The Fyne Process
PCI Membranes’ own 12mm diameter tubular membranes are used in the Fyne process due to their ability to handle suspended solids without blocking of membrane pores. The Nano-Filtration (NF) membranes retain contaminants on the raw water side and allow potable water to permeate. The deposition of impurities upon the membrane’s surface is minimised by maintaining a high crossflow velocity using a partial re-cycle flow, thereby sustaining high filtration efficiencies. As the process’ waste stream is simply concentrated raw water, there are no environmental concerns to prevent local water course disposal.
Conventional treatment processes remove fine particles (such as colour and pathogens) using chemical coagulants, which have various drawbacks, including the following:
- Health and safety concerns for operational staff and the environment.
- Transportation issues and specialist on-site handling and storage requirements
- Production of chemical bearing sludge, requiring costly removal, re-processing and disposal
- Delayed response to changes in raw water quality, causing a risk of substandard
- quality water being supplied
The Fyne process does not require coagulants as the membranes operate at a molecular level, hence the process does not generate sludge and is impervious to both sudden and substantial changes in raw water quality.
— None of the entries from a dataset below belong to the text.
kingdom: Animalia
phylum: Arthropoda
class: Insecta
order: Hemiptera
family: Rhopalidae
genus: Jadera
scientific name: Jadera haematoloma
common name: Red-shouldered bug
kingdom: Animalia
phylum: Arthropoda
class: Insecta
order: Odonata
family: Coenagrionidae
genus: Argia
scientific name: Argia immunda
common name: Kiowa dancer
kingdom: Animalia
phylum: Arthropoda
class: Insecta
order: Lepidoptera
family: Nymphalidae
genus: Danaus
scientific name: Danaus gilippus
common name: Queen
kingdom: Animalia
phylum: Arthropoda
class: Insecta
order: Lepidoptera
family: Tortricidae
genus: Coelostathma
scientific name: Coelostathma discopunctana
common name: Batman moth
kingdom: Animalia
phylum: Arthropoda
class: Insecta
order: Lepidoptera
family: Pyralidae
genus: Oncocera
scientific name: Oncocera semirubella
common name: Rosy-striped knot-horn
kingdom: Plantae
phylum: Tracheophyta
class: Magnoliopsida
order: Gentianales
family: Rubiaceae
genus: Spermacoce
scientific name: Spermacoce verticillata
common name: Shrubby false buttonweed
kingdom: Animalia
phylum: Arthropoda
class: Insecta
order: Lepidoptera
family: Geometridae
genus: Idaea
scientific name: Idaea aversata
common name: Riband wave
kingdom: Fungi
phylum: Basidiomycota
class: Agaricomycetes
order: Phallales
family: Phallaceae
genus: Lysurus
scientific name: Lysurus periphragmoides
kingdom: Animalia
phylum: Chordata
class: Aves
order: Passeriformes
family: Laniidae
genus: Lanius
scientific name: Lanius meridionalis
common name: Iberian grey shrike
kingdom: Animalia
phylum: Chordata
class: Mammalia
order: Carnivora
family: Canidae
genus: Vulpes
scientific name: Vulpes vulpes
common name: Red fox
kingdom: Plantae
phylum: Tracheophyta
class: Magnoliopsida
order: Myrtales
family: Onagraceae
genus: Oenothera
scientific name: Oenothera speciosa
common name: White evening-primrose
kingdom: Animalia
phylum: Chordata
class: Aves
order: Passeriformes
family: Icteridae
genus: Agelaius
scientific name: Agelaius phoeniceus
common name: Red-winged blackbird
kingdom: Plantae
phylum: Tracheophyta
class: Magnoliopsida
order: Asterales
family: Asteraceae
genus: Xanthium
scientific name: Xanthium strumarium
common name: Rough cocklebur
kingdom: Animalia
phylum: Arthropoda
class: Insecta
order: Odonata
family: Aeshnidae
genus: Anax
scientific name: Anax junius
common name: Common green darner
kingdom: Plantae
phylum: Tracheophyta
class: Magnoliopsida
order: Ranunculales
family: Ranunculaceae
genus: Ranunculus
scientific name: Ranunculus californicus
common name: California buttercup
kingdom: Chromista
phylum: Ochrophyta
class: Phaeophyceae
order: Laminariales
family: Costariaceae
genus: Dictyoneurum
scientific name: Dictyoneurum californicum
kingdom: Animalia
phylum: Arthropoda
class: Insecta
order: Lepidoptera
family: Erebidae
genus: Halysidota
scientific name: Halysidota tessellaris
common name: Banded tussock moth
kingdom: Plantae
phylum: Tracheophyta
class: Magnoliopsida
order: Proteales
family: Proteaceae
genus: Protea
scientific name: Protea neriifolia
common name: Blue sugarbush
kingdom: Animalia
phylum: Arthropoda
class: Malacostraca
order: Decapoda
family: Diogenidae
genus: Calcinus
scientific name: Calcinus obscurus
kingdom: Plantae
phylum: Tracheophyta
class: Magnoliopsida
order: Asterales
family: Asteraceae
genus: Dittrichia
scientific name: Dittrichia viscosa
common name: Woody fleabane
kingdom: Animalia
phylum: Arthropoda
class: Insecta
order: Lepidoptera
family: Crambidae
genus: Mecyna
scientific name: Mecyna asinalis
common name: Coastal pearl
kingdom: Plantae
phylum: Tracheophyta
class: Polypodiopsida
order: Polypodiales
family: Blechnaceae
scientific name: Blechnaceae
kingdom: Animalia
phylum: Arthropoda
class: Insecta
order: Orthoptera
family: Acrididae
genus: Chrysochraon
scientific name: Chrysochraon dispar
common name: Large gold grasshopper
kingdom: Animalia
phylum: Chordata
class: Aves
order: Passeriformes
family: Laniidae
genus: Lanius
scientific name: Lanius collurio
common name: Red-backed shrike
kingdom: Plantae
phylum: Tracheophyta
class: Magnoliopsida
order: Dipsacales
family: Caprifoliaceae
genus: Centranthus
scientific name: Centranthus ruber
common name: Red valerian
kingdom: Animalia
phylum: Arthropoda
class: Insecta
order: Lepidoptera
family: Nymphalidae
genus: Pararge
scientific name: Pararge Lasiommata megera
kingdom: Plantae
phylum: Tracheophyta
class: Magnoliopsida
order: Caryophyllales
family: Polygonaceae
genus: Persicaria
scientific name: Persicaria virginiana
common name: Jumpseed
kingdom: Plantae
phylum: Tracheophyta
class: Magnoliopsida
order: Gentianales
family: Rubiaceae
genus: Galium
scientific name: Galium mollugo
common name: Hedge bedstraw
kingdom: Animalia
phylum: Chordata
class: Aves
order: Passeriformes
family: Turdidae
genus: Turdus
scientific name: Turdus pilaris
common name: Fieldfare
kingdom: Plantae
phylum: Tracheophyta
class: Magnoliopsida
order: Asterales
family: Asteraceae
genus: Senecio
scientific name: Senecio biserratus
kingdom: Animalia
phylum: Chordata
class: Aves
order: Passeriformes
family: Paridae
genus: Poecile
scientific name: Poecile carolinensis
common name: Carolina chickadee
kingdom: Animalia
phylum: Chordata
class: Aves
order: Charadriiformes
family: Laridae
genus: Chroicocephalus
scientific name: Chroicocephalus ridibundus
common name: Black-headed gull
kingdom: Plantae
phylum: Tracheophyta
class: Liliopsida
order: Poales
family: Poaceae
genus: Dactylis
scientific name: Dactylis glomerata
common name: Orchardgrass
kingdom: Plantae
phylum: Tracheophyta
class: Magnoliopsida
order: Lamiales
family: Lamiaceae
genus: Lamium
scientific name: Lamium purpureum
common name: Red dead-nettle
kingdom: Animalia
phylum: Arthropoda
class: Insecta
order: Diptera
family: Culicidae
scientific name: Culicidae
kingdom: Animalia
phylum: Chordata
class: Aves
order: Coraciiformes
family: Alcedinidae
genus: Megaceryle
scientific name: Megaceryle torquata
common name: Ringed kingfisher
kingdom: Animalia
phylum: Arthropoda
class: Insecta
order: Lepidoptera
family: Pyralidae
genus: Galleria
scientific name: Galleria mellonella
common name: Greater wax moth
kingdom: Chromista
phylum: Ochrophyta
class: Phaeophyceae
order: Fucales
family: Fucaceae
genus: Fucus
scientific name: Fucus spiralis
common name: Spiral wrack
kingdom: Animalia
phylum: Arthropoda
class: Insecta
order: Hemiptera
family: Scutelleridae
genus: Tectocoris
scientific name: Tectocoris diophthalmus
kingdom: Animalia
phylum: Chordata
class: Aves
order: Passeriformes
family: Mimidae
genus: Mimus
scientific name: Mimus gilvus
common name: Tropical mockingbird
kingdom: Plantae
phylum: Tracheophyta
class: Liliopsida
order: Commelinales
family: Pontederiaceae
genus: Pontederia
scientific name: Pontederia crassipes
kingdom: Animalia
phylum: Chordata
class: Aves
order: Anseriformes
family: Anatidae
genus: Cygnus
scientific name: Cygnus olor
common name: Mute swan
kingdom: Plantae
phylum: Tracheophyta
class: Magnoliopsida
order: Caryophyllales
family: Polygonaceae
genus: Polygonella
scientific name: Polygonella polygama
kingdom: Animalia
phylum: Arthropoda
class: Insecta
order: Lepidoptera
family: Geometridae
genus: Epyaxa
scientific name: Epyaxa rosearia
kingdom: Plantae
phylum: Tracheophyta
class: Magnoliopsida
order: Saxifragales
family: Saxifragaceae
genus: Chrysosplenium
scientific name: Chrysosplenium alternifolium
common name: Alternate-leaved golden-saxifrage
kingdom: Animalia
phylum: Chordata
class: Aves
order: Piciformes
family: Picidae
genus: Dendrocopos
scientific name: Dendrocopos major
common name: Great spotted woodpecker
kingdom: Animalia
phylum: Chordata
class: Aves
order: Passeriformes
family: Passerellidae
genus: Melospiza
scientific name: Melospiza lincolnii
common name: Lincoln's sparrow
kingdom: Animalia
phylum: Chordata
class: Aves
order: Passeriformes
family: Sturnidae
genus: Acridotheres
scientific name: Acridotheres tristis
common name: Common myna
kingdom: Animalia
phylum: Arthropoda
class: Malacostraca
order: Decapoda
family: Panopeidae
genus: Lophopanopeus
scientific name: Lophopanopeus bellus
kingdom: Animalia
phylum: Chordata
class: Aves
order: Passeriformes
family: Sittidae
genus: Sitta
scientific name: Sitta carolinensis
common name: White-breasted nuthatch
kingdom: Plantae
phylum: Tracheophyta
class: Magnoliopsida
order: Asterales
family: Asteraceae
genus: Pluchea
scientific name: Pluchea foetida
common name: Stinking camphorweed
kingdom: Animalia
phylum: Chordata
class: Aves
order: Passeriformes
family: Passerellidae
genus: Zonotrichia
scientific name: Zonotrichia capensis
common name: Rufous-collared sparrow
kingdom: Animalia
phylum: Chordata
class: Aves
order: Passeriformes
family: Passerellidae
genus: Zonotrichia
The membranes are routinely cleaned using a mechanical pigging technique employing natural foam rubber balls. After a predetermined operational time period the plant’s flow direction is automatically reversed, causing the balls to be squeezed along the length of the membrane tubes, thus scouring accumulated deposits from the filtration surface. The removed deposits are gradually disposed of via the waste stream to the local water course. This unique feature makes the Fyne process more environmentally sensitive than all conventional treatment alternatives.
References and Reliabilty
Since its development in 1992, over 40 Fyne process plants have been installed across the world, principally in Scotland, Ireland, Canada and the USA. The process has been verified under the US Environmental Protection Agency’s `Environmental Technology Verification’ program, and approved by the UK’s Drinking Water Inspectorate. The proven performance of the Fyne process over extended time periods gives Aquious – PCI Membranes confidence in offering guarantees for both production capacity and water quality.
The Fyne process provides a filtration barrier to the following contaminants (amongst others):
- Organic carbon – the principal pre-cursor material leading to the formation of regulated disinfection by- products (e.g. carcinogenic THMs).
- All regulated pathogens, including bacteria, protozoan cysts (e.g. Cryptosporidium) and viruses.
- Numerous metals, including iron, aluminium and manganese.
- Turbidity, suspended solids and algae.
The Fyne process is a market leading technology for the treatment of poor quality, variable water sources, particularly those containing carbonaceous organic colour (humic and fulvic acids), which are common in peat rich areas. The Fyne process has repeatedly been proven to provide the lowest capital and operating costs (and hence whole life costs) for small to medium sized systems, with installed plants having capacities ranging from 5ml/day to 1420ml/day.
Package Membrane Plants
PCI Membranes has recently introduced Package Membrane Plants (PMP’s) for the Fyne process, which offer the following features:
- Reduced costs and delivery times
- Minimal footprint
- Performance testing prior to shipping – minimising on-site commissioning
- Supplied in transportable buildings available in a wide range of designs and finishes to meet specific requirements (e.g. planning approval)
- Single phase electrical supplies can be used as a power source for smaller sites, easing installation in remote locations
As the PMP’s are supplied as complete treatment processes incorporating all the necessary peripheral items, they simply require positioning and connection to services upon arrival on site before final performance validation is commenced. Full instrumentation and automation can be incorporated to enable unattended monitoring and operation.